The company's lawsuit (embedded below) was filed Monday in the US District Court for the Central District of California. TikTok said the Aug. 6 executive order issued by President Donald Trump didn't follow due process or provide "evidence that TikTok was an actual threat." The order also failed to justify its "punitive actions," the company said in a blog post.
A separate lawsuit, filed later Monday in US District Court for Northern California by a TikTok employee, calls the order "sweepingly broad" and questions whether employee wages and salaries will be covered by a section of the order that bans transactions with the company.

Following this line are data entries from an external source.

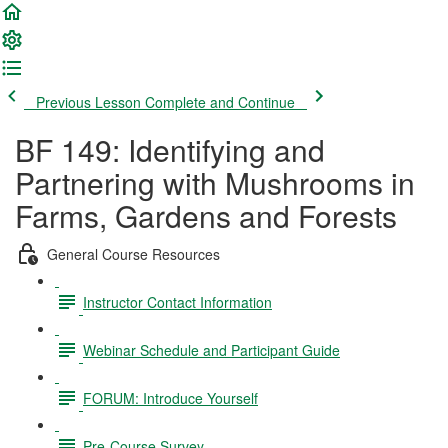
Previous Lesson
Complete and Continue
BF 149: Identifying and
Partnering with Mushrooms in
Farms, Gardens and Forests
General Course Resources
Instructor Contact Information
Webinar Schedule and Participant Guide
FORUM: Introduce Yourself
Pre-Course Survey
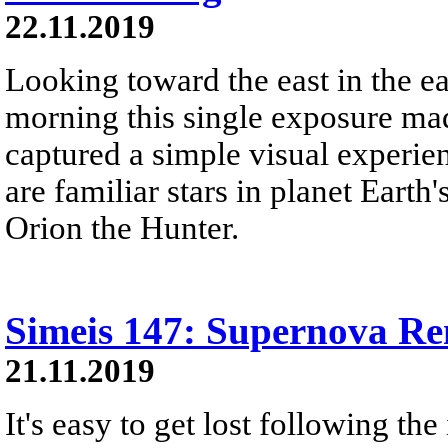
22.11.2019
Looking toward the east in the e
morning this single exposure ma
captured a simple visual experien
are familiar stars in planet Earth
Orion the Hunter.
Simeis 147: Supernova R
21.11.2019
It's easy to get lost following the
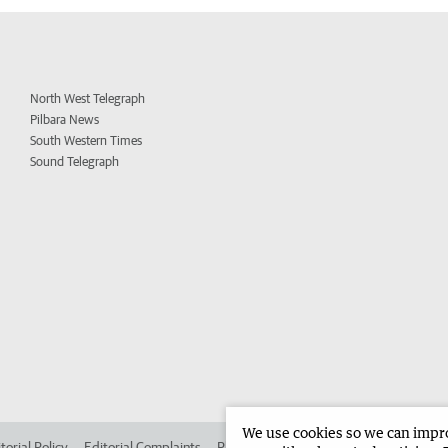
North West Telegraph
Pilbara News
South Western Times
Sound Telegraph
We use cookies so we can improv
torial Policy
Editorial Complaints
Place an ad in The West
Advertise in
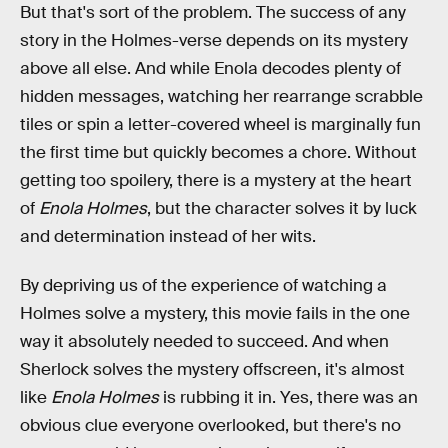
But that's sort of the problem. The success of any
story in the Holmes-verse depends on its mystery
above all else. And while Enola decodes plenty of
hidden messages, watching her rearrange scrabble
tiles or spin a letter-covered wheel is marginally fun
the first time but quickly becomes a chore. Without
getting too spoilery, there is a mystery at the heart
of
Enola Holmes
, but the character solves it by luck
and determination instead of her wits.
By depriving us of the experience of watching a
Holmes solve a mystery, this movie fails in the one
way it absolutely needed to succeed. And when
Sherlock solves the mystery offscreen, it's almost
like
Enola Holmes
is rubbing it in. Yes, there was an
obvious clue everyone overlooked, but there's no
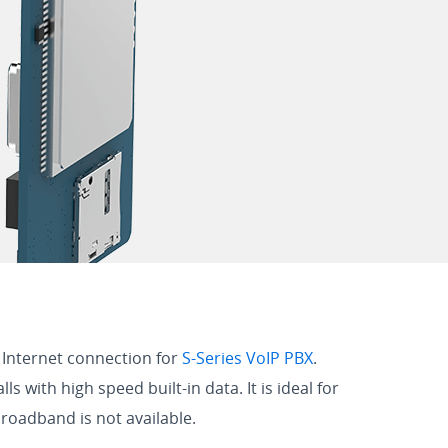
 Internet connection for
S-Series VoIP PBX
.
with high speed built-in data. It is ideal for
broadband is not available.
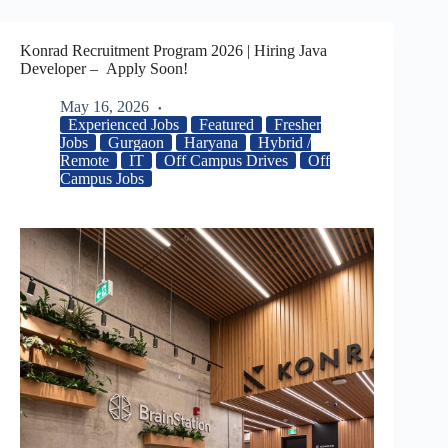
Konrad Recruitment Program 2026 | Hiring Java
Developer – Apply Soon!
May 16, 2026
Experienced Jobs
Featured
Fresher
Jobs
Gurgaon
Haryana
Hybrid /
Remote
IT
Off Campus Drives
Off
Campus Jobs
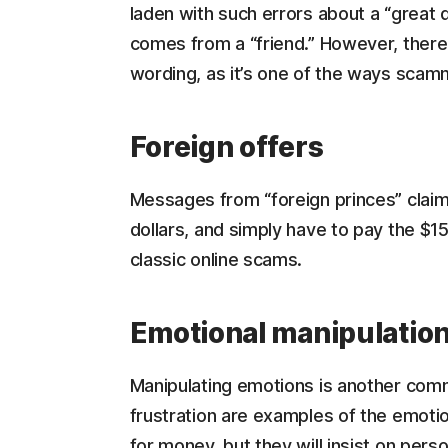
laden with such errors about a “great de
comes from a “friend.” However, there 
wording, as it’s one of the ways scam
Foreign offers
Messages from “foreign princes” claim
dollars, and simply have to pay the $1
classic online scams.
Emotional manipulatio
Manipulating emotions is another comm
frustration are examples of the emoti
for money, but they will insist on perso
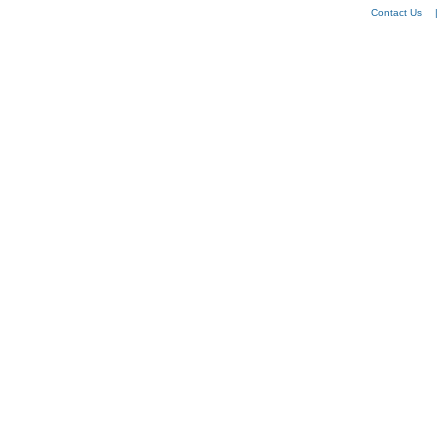
Contact Us
|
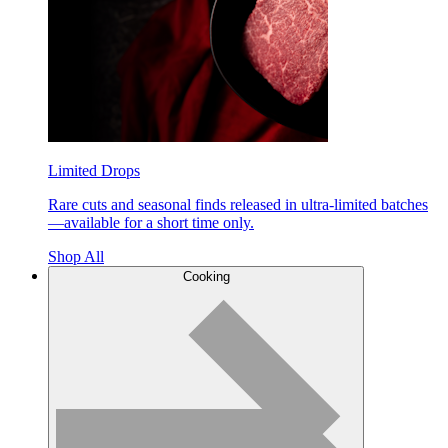
Limited Drops
Rare cuts and seasonal finds released in ultra-limited batches
—available for a short time only.
Shop All
Cooking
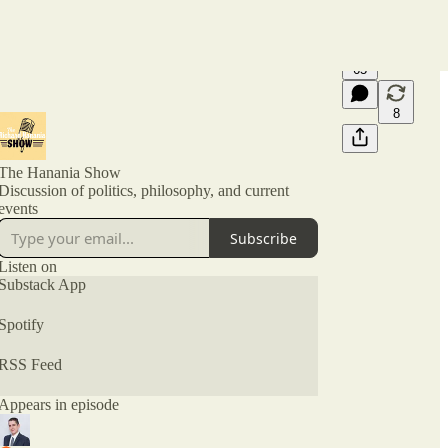
65
8
The Hanania Show
Discussion of politics, philosophy, and current
events
Subscribe
Listen on
Substack App
Spotify
RSS Feed
Appears in episode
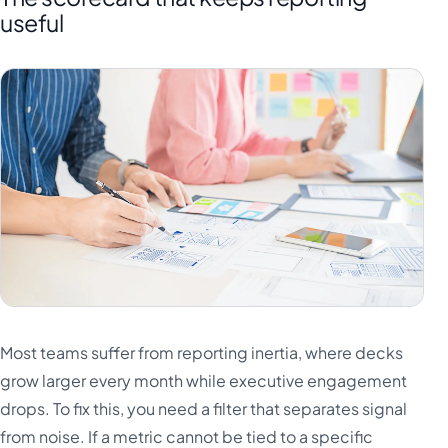
useful
Most teams suffer from reporting inertia, where decks
grow larger every month while executive engagement
drops. To fix this, you need a filter that separates signal
from noise. If a metric cannot be tied to a specific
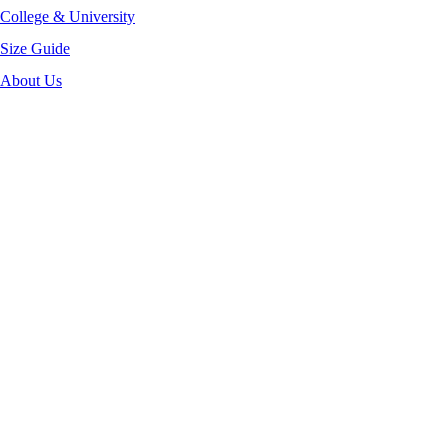
College & University
Size Guide
About Us
-40%
Click to enlarge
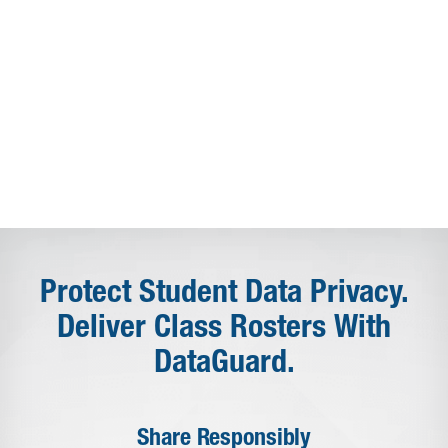
Protect Student Data Privacy.
Deliver Class Rosters With
DataGuard.
Share Responsibly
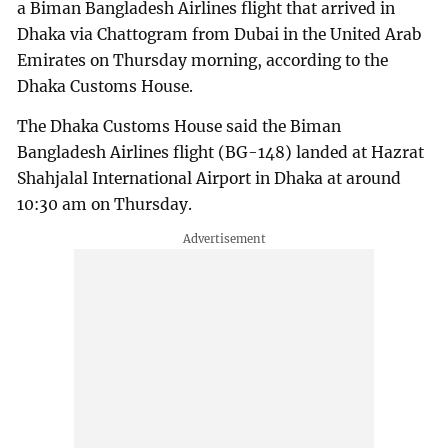
a Biman Bangladesh Airlines flight that arrived in
Dhaka via Chattogram from Dubai in the United Arab
Emirates on Thursday morning, according to the
Dhaka Customs House.
The Dhaka Customs House said the Biman
Bangladesh Airlines flight (BG-148) landed at Hazrat
Shahjalal International Airport in Dhaka at around
10:30 am on Thursday.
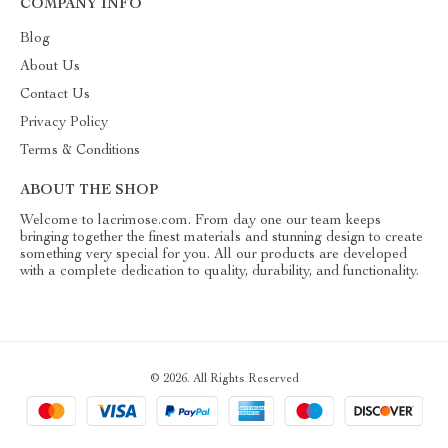
COMPANY INFO
Blog
About Us
Contact Us
Privacy Policy
Terms & Conditions
ABOUT THE SHOP
Welcome to lacrimose.com. From day one our team keeps
bringing together the finest materials and stunning design to create
something very special for you. All our products are developed
with a complete dedication to quality, durability, and functionality.
© 2026. All Rights Reserved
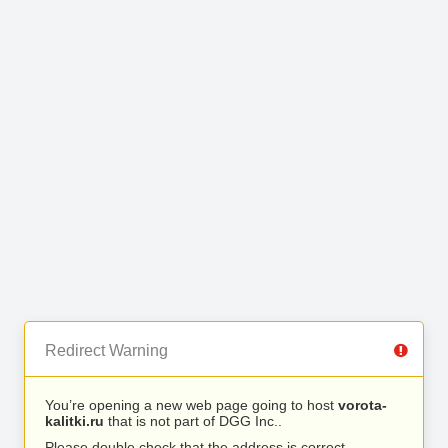
Redirect Warning
You’re opening a new web page going to host
vorota-
kalitki.ru
that is not part of DGG Inc..
Please double check that the address is correct.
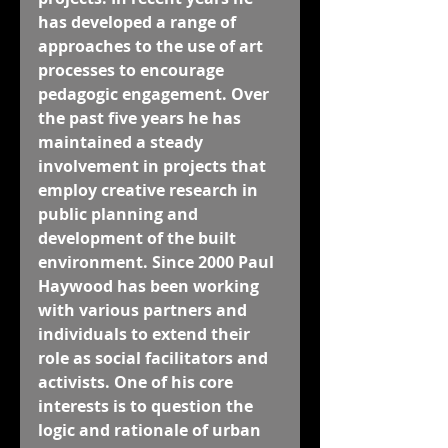
has developed a range of 
approaches to the use of art 
processes to encourage 
pedagogic engagement. Over 
the past five years he has 
maintained a steady 
involvement in projects that 
employ creative research in 
public planning and 
development of the built 
environment. Since 2000 Paul 
Haywood has been working 
with various partners and 
individuals to extend their 
role as social facilitators and 
activists. One of his core 
interests is to question the 
logic and rationale of urban 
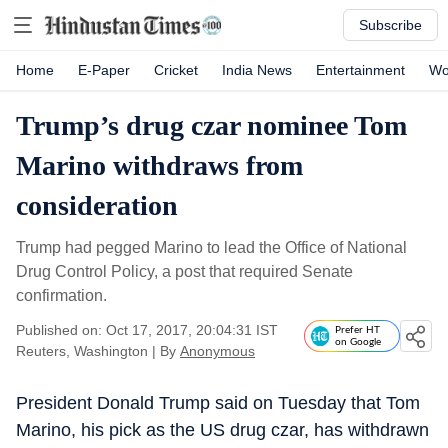
Subscribe
Home
E-Paper
Cricket
India News
Entertainment
Wo
Trump’s drug czar nominee Tom
Marino withdraws from
consideration
Trump had pegged Marino to lead the Office of National
Drug Control Policy, a post that required Senate
confirmation.
Published on: Oct 17, 2017, 20:04:31 IST
Prefer HT
on Google
Reuters, Washington
|
By
Anonymous
President Donald Trump said on Tuesday that Tom
Marino, his pick as the US drug czar, has withdrawn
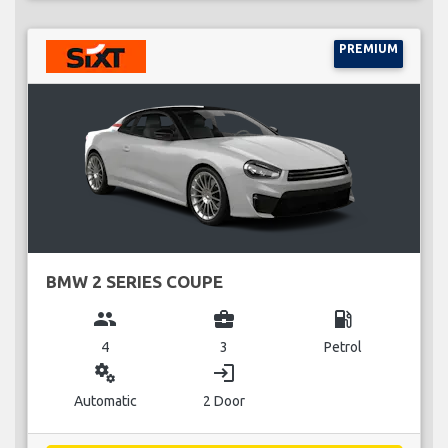
PREMIUM
BMW 2 SERIES COUPE
group
business_center
local_gas_station
4
3
Petrol
miscellaneous_services
login
Automatic
2 Door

"The 1,500 TikTok employees working in the US -- as well as their families -- need to know whether they will be paid next month," reads the complaint from plaintiff Patrick Ryan.
TikTok, which has more than 100 million American users, argued in its lawsuit that it was deprived the opportunity to respond, and said the national security concerns surrounding the app are without merit.
"The executive order is not rooted in bona fide national security concerns," reads the company's complaint. "Independent national security and information security experts have criticized the political nature of this executive order, and expressed doubt as to whether its stated national security objective is genuine."
Trump's executive order bars any US transactions with TikTok's Chinese parent company ByteDance. The order states that the data TikTok collects "threatens to allow the Chinese Communist Party access to Americans' personal and proprietary information," and could allow China to track the location of federal employees and contractors. Under the order, TikTok would be banned in the US unless another company acquires the app.
The executive order followed India's move in June to ban TikTok and 58 other Chinese apps. India cited national security concerns for the actions.
TikTok says it has never turned over US user data to the Chinese government, and wouldn't do so even if it were asked. The company has also denied that it censors content critical of the Chinese government. Analysts for the CIA told the White House that it's possible for Chinese intelligence officials to use TikTok to intercept data "to bore into smartphones" but there's no evidence that has happened, The Times reported.